Antonia sitzt in ihrem Rollstuhl, bekommt einen Ehrenplatz am Rande des Spielfelds. Ob sie mitkriegt, dass dieses Riesenspektakel in Weißenstadt einzig und allein ihr zu Ehren über die Bühne geht? Leider nicht. Doch Alexandra und Alexander Braun, denen an diesem Tag mehrmals die Tränen vor Rührung in den Augen stehen, sind nahezu fassungslos, wie rührend sich die Promis um ihr Töchterchen kümmern, ihr über die Wange streichen, sie in den Arm nehmen. „Das war schon sehr emotional“, erzählt die Mutter. Und man merkt, wie sie alles vor ihrem geistigen Auge noch einmal erlebt. „Die waren alle wie du und ich und hatten keinerlei Berührungsängste, Antonia direkt anzusprechen.“ Auch wenn Mama Alexandra einmal zur Ruhe kommt, was selten der Fall ist, dreht sich alles nur um Antonia. „Wir beschäftigen uns immer mit der Frage, wer kümmert sich um sie, wenn wir früher gehen. Und würde Antonia früher gehen müssen, wie würde man das aushalten?“

Kaum richtiger Schlaf

Das Mädchen scheint Durst zu haben. Alexandra Braun vermutet das. Sie setzt die dicke Spritze am Bauch der Tochter an. Die Flüssigkeit führt direkt über die Sonde in den Körper. „Das machen wir einmal die Stunde.“ Auch nachts? „Ja, auch nachts. Da aber nur alle zwei Stunden.“ Pause gibt es für die Eltern nicht. Sie sind immer da für ihr Kind. Eine Nacht schläft der Vater bei Antonia, eine Nacht die Mutter. Denn alle zwei Stunden ist das Mädchen, das sich in dem riesigen Spezialbett in alle Richtungen dreht, wach. Richtig ausgeruht sind Alexandra und Alexander Braun daher nie.

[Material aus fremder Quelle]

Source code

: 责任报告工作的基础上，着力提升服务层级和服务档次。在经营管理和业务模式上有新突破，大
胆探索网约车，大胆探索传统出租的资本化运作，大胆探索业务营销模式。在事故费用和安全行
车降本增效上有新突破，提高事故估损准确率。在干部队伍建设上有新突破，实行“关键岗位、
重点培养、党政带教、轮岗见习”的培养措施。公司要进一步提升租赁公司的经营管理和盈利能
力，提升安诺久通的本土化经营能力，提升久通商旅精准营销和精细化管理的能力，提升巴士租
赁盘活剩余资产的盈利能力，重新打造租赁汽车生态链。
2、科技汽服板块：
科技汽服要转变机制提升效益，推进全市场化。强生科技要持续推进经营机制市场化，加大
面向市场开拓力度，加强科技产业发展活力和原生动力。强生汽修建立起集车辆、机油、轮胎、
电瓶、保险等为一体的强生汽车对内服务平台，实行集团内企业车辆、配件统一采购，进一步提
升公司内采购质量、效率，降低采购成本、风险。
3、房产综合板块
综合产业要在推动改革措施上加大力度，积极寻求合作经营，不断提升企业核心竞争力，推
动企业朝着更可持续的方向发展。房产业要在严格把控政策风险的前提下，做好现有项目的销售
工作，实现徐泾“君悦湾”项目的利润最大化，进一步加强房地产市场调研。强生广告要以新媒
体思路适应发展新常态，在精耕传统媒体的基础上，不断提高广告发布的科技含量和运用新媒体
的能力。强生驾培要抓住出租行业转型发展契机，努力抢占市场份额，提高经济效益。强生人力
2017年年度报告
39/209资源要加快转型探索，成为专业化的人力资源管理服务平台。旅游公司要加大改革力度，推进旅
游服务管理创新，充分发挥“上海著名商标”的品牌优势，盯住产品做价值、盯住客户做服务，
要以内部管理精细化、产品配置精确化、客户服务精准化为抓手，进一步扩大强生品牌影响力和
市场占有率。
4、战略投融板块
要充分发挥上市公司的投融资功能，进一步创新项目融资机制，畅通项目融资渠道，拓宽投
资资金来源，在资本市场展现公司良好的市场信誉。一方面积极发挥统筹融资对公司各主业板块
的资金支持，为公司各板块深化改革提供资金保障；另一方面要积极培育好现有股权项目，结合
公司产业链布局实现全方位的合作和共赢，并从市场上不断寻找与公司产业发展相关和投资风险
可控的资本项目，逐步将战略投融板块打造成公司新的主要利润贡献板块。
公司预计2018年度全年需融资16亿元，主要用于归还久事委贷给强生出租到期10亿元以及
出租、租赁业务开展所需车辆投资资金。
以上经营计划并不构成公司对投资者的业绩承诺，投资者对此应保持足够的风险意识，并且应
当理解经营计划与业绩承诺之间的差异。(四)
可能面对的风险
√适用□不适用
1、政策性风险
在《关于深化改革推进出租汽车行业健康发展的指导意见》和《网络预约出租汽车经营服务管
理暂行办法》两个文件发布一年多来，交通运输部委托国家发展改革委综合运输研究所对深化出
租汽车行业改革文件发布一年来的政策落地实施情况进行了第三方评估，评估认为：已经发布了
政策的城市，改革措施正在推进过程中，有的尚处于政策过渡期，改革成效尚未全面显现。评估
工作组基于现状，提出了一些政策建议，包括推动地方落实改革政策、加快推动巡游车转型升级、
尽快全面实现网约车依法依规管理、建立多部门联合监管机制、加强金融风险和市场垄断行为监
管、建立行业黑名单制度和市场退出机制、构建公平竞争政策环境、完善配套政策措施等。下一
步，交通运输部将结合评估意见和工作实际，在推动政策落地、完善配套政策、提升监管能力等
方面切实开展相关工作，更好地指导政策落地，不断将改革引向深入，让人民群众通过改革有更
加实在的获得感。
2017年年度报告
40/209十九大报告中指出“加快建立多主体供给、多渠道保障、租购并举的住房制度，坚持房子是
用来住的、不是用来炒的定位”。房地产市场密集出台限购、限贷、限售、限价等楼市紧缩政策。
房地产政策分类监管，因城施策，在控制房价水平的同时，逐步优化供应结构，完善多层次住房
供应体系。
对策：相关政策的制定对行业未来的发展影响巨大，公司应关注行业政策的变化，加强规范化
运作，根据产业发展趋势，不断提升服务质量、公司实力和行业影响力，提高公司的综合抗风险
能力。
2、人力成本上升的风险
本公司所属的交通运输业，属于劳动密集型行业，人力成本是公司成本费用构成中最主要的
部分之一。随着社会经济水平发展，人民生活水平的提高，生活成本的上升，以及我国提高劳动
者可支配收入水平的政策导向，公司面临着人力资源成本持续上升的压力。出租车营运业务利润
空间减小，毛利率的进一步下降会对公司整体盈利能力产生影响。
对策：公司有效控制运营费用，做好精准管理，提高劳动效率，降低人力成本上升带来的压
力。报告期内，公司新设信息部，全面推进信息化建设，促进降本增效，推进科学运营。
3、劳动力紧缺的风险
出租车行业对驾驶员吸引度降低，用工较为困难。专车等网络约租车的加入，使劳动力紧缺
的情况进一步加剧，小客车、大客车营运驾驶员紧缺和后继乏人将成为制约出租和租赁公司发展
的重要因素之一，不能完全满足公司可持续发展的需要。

Freude an einfacher Knister-Folie

Aber sie stecken es weg mit einem Lächeln, sind dankbar für die Zuwendungen und noch dankbarer für glucksende Laute, die Antonia ausstößt. „Hörst du, sie möchte erzählen.“ Die Mutter gibt ihr ein Stück von der Rettungsdecke in die Hand. Antonia knetet die Gold und Silber glänzende Folie, die so schön raschelt. „Ihr Lieblingsspielzeug.“ Geschenke zu Weihnachten? Außer Kleidung gibt es nichts für Antonia. Sie würde nichts damit anfangen können. Ebenso wenig wie mit dem Essen an Heiligabend. Antonia bekommt Spezialnahrung über die Sonde. Aber dennoch kommen Bratwürste mit Kraut an Heiligabend bei Familie Braun auf den Tisch. Ein bisschen Normalität wenigstens für Alexandra und Alexander Braun. So, wie bei vielen anderen Familien auch.